Electronic Design

From The Labs

  • A transmission algorithm developed at the Department of Energy's Los Alamos National Laboratory could ease the transition to high-definition television (HDTV). By compressing the HDTV data stream, the algorithm allows HDTV and standard analog TV signals to be broadcast over the same channel. Broadcasters, who are required to begin transmission of HDTV by 2006, will be able to transmit the digital and analog formats using a single transmission system. Meanwhile, consumers can continue to use existing analog receivers without purchasing add-on converters. In HDTV receivers, the digital signal will be recovered by a software loop. Considered an interim solution, the compression reduces the signal's information content (in bits/pixel) by about 20% when compared with a dedicated HDTV transmission. The lab is now seeking qualified licensees for the technology.
  • Researchers at DuPont iTechnologies have developed a low-temperature cofired-ceramic (LTCC) technology that permits the construction of complex 3D shapes and channels within the substrate. Dubbed PI-LTCC, this photo-imageable material system produces high-resolution, fine-pitch via structures with vias as small as 50 µm. Moreover, it promises to deliver these benefits with increased productivity, lower tooling costs, and easier processing. By building channels and cavities within the ceramic body, it's possible to create heat pipes for thermal management.

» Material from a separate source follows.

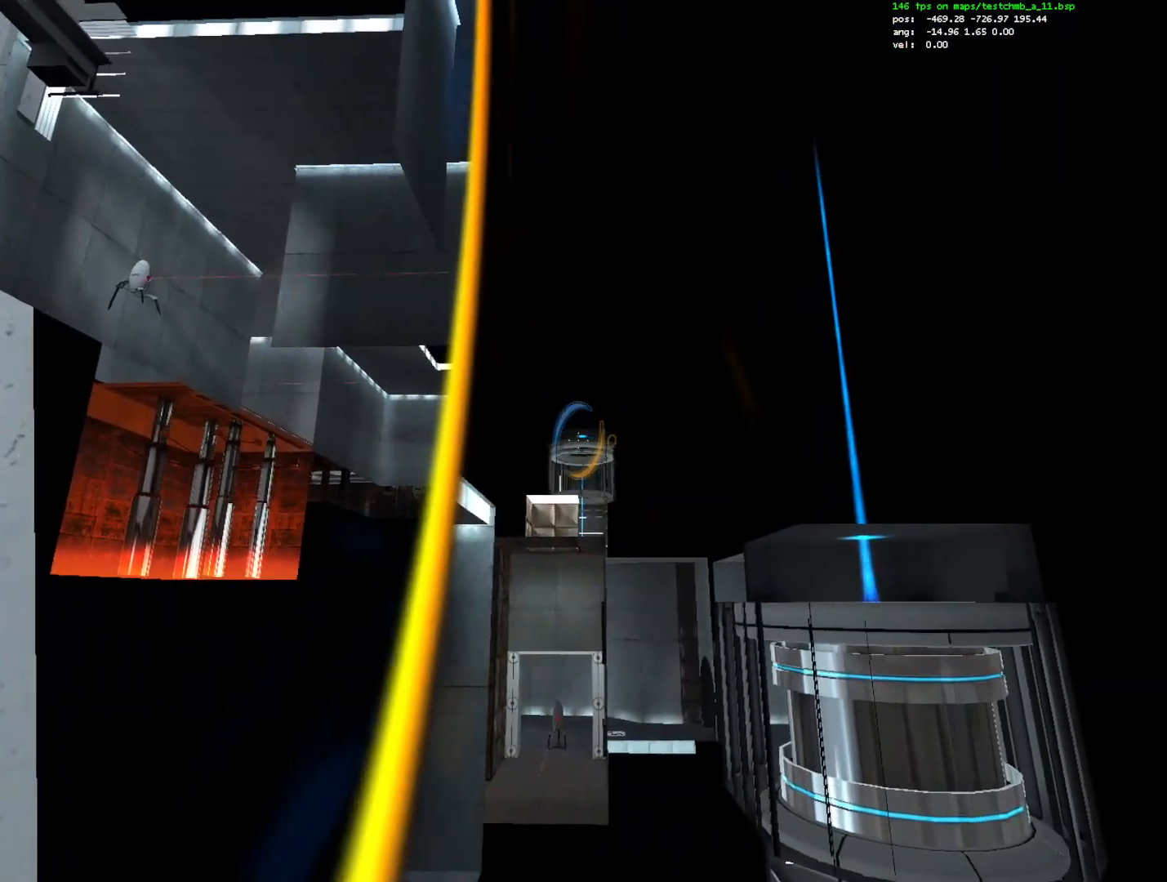
{"keys": ["ctrl"], "mouse": [], "events": [[50, "mouse_left", "down"], [133, "mouse_left", "up"]]}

And by metallizing the buried channels, it should be possible to build electrochemical devices such as micro fuel cells and batteries as well as ultra-low-k cavities and electro-optical devices. Developed in conjunction with National Semiconductor in a DARPA-sponsored project, the PI-LTCC has the same fired film chemistry and properties as DuPont's 951 Green Tape. Details about the LTCC technology were presented in "New Photoimageable LTCC Technology for a Wide Range of Ceramic Architectures and Circuits" at the HD International Conference in April. Visit www.hd-international.com for more information.
  • The University of Washington (UW) and the Department of Energy's Pacific Northwest National Laboratory (PNNL) have formed the Joint Institute for Na-noscience and Nanotechnology. Currently, scientists in PNNL's nanoscience facility are designing, manipulating, and characterizing materials on the na-noscale, including quantum dots, nanotubes, and nanoporous films. Under this agreement, post-graduate students and professors at UW will have access to instrumentation and experts that will expand the university's capabilities in nanoscience. This new institute will promote the inclusion of area scientists in the advancement of nanotechnology. According to the agreement, each partner will provide $500,000 in the first year to be used for the administration and support of the joint institute.
  • In pursuit of molecular-scale electronic devices, researchers at IBM's T.J. Watson Research Laboratory have achieved a major breakthrough in building transistors using carbon nanotubes. This accomplishment lays the groundwork for new materials and processes in the the future, as silicon will approach its physical limits in the next 10 to 20 years. About 10 atoms across and 500 times smaller than today's silicon-based transistors, carbon nanotubes can compete with silicon in terms of performance, IBM researchers say. The scientists have developed a practical method, called constructive destruction, for building carbon nanotube transistors.